Responding quickly to numerous issues emerging in Washington while still consulting with the milling industry’s leadership was critical, McCarthy said, and NAMA established what it called a mini task force for this purpose. Members of the task force included Dan Dye, CEO of Ardent Mills, LLC, Denver, Colorado, US; Harper, president of Hopkinsville Milling Co., Hopkinsville, Kentucky, US; D. Ford Mennel, president of The Mennel Milling Co., Fostoria, Ohio, US; and Rick L. Schwein, president of Grain Millers, Inc., Eden Prairie, Minnesota, US. The group holds conference calls twice weekly with NAMA staff.
“Often there’s a letter that’s been proposed, and we’ve got to get it to the Hill today,” McCarthy said. “I need a quick turnaround. So I’ve used that task force of our board to essentially allow me to get quick answers on topics that come up.

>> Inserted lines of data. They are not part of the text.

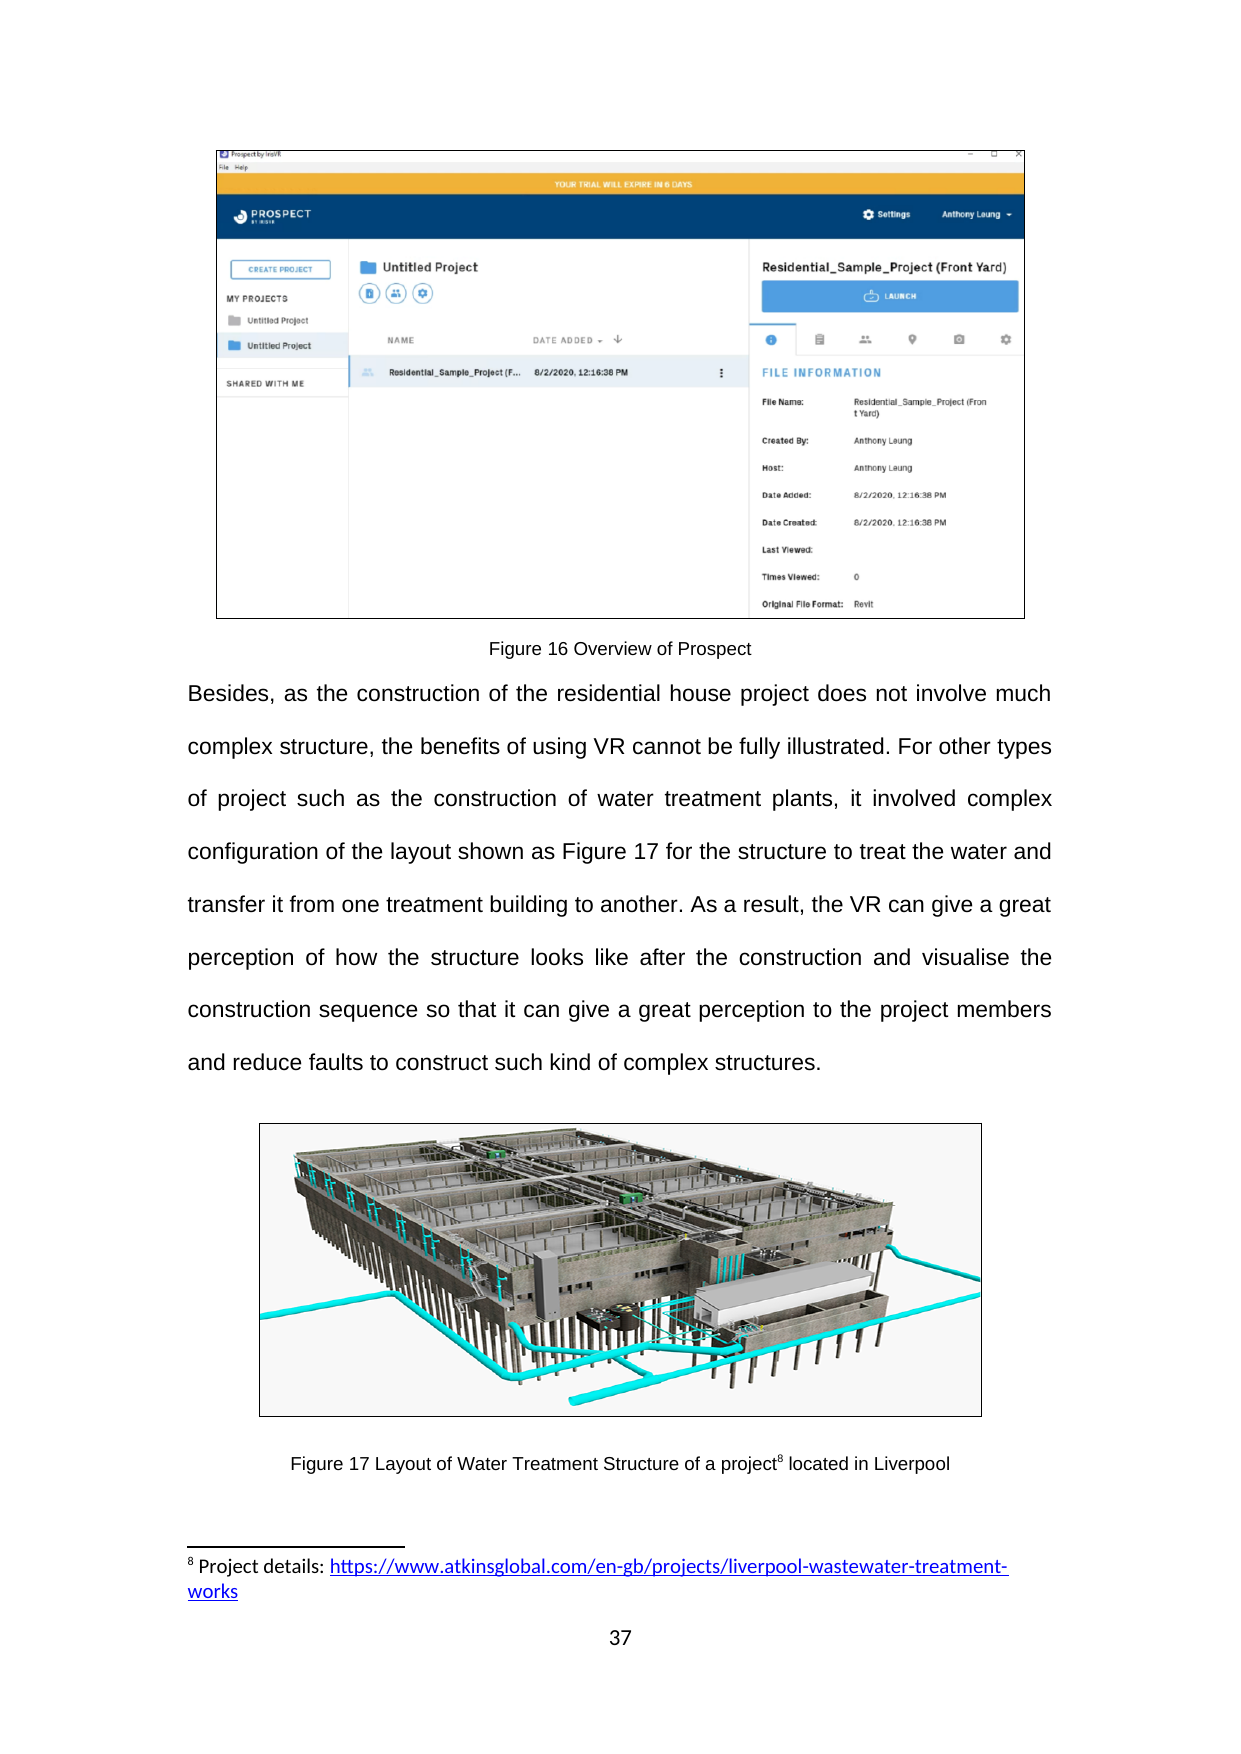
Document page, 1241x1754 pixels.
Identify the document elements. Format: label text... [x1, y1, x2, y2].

picture [260, 1124, 981, 1416]
text Besides, as the construction of the residential house project does not involve much complex structure, the benefits of using VR cannot be fully illustrated. For other types of project such as the construction of water treatment plants, it involved complex configuration of the layout shown as Figure 17 for the structure to treat the water and transfer it from one treatment building to another. As a result, the VR can give a great perception of how the structure looks like after the construction and visualise the construction sequence so that it can give a great perception to the project members and reduce faults to construct such kind of complex structures. [187, 680, 1053, 1075]
text Figure 17 Layout of Water Treatment Structure of a project located in Liverpool [187, 1453, 1053, 1474]
picture [217, 151, 1024, 618]
text Figure 16 Overview of Prospect [187, 638, 1053, 659]
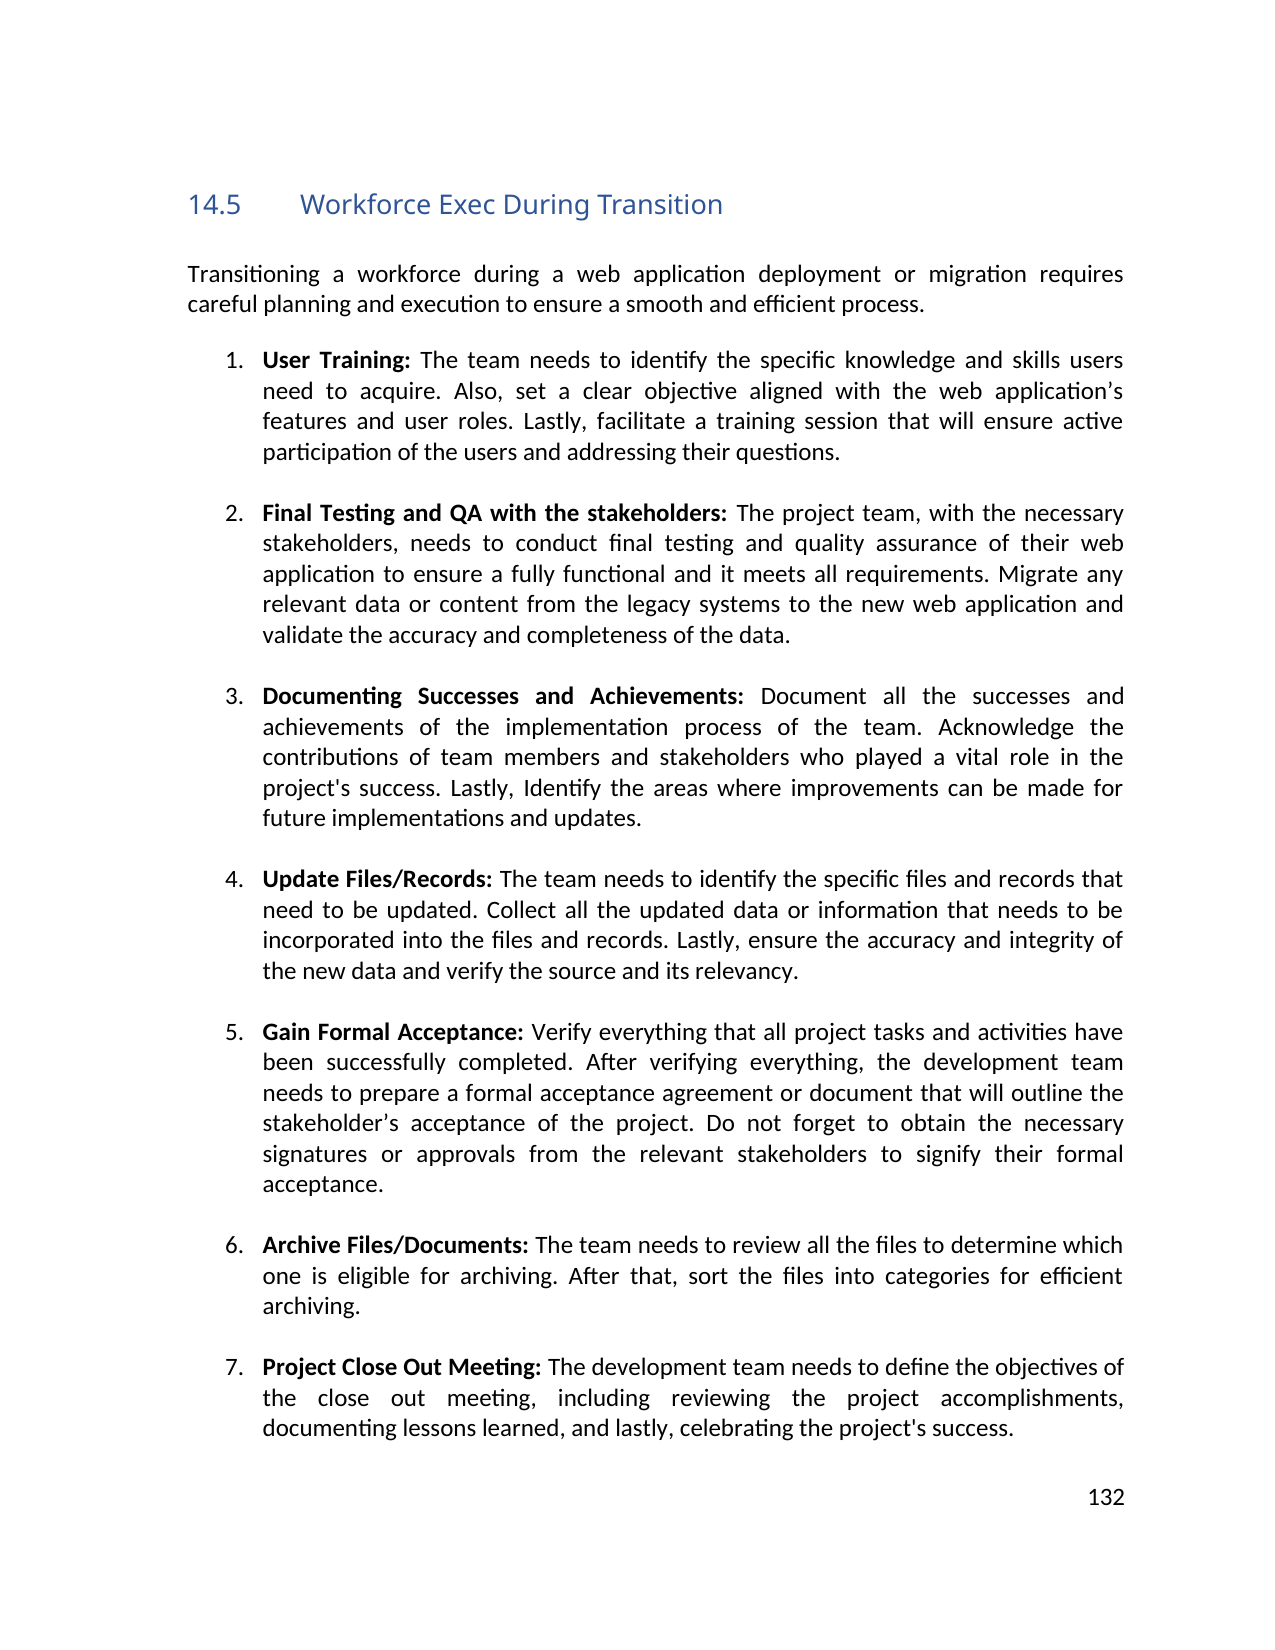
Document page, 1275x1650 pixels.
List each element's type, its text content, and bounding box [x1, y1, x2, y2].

It’s been very effective, very helpful that those four members could say ‘yes’ or ‘I think we better raise this up to the full executive committee.’”
Spearheading communications with the milling members has been Christopher Clark, vice president of communications and administration.
Among the more consequential issues NAMA and the broader food industry is addressing is preparation for the possibility milling employees test positive for COVID-19. Given the nature of the pandemic, the likelihood of such a development is high, Clark said.
“Right now you can see that hitting some of these other food categories, really detrimentally to the meat industry,” he said. “Certainly that is something that we really wanted to move fast on and help our members prepare for.”
Engaging various federal agencies with FBIA and other food industry partners, together with guidance from Hogan Lovells US LLP on food law/regulations, as well as DSM Strategic Communications on crisis management communications, has been key to ensuring the milling industry is prepared, Clark said.
The range of issues facing NAMA’s staff has been a considerable challenge, McCarthy said.
“I have been very proud of the staff,” he said. “They are extremely nimble and really stepped up to the plate and made important progress for the milling industry.”